×

Remote Direct Memory Access (RDMA) allows direct memory access between two systems without involving the operating system of either system. You can configure an RDMA Container Network Interface (CNI) on Single Root I/O Virtualization (SR-IOV) to enable high-performance, low-latency communication between containers.
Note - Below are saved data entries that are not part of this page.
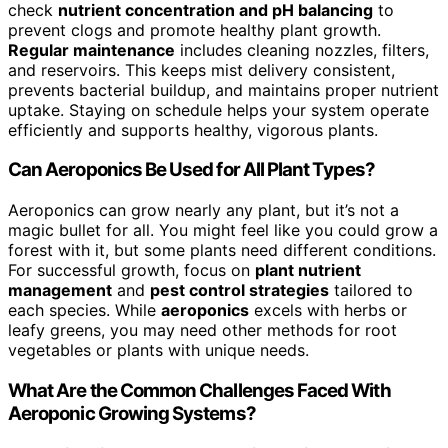
check
nutrient concentration and pH balancing
to
prevent clogs and promote healthy plant growth.
Regular maintenance
includes cleaning nozzles, filters,
and reservoirs. This keeps mist delivery consistent,
prevents bacterial buildup, and maintains proper nutrient
uptake. Staying on schedule helps your system operate
efficiently and supports healthy, vigorous plants.
Can Aeroponics Be Used for All Plant Types?
Aeroponics can grow nearly any plant, but it’s not a
magic bullet for all. You might feel like you could grow a
forest with it, but some plants need different conditions.
For successful growth, focus on
plant nutrient
management
and
pest control strategies
tailored to
each species. While
aeroponics
excels with herbs or
leafy greens, you may need other methods for root
vegetables or plants with unique needs.
What Are the Common Challenges Faced With
Aeroponic Growing Systems?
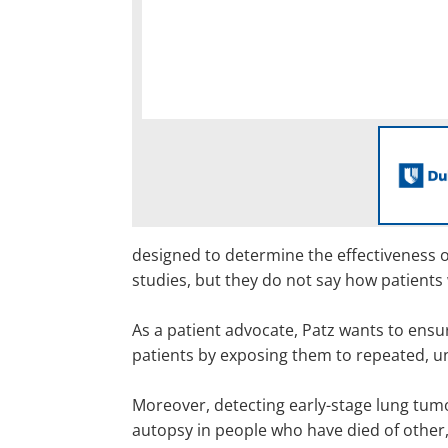
designed to determine the effectiveness of
studies, but they do not say how patients 
As a patient advocate, Patz wants to ensu
patients by exposing them to repeated, un
Moreover, detecting early-stage lung tumo
autopsy in people who have died of other,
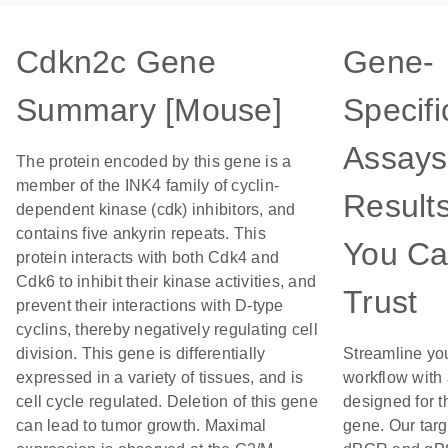
Cdkn2c Gene
Gene-
Summary [Mouse]
Specifi
Assays
The protein encoded by this gene is a
member of the INK4 family of cyclin-
Result
dependent kinase (cdk) inhibitors, and
contains five ankyrin repeats. This
You C
protein interacts with both Cdk4 and
Cdk6 to inhibit their kinase activities, and
Trust
prevent their interactions with D-type
cyclins, thereby negatively regulating cell
division. This gene is differentially
Streamline yo
expressed in a variety of tissues, and is
workflow with
cell cycle regulated. Deletion of this gene
designed for t
can lead to tumor growth. Maximal
gene. Our tar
When you combine RDMA with SR-IOV, you provide a mechanism to expose hardware counters of Mellanox Ethernet devices for use inside Data Plane Development Kit (DPDK) applications.

Configuring SR-IOV RDMA CNI

Configure an RDMA CNI on SR-IOV.

This procedure applies only to Mellanox devices.

Prerequisites
  • You have installed the OpenShift CLI (oc).

  • You have access to the cluster as a user with the cluster-admin role.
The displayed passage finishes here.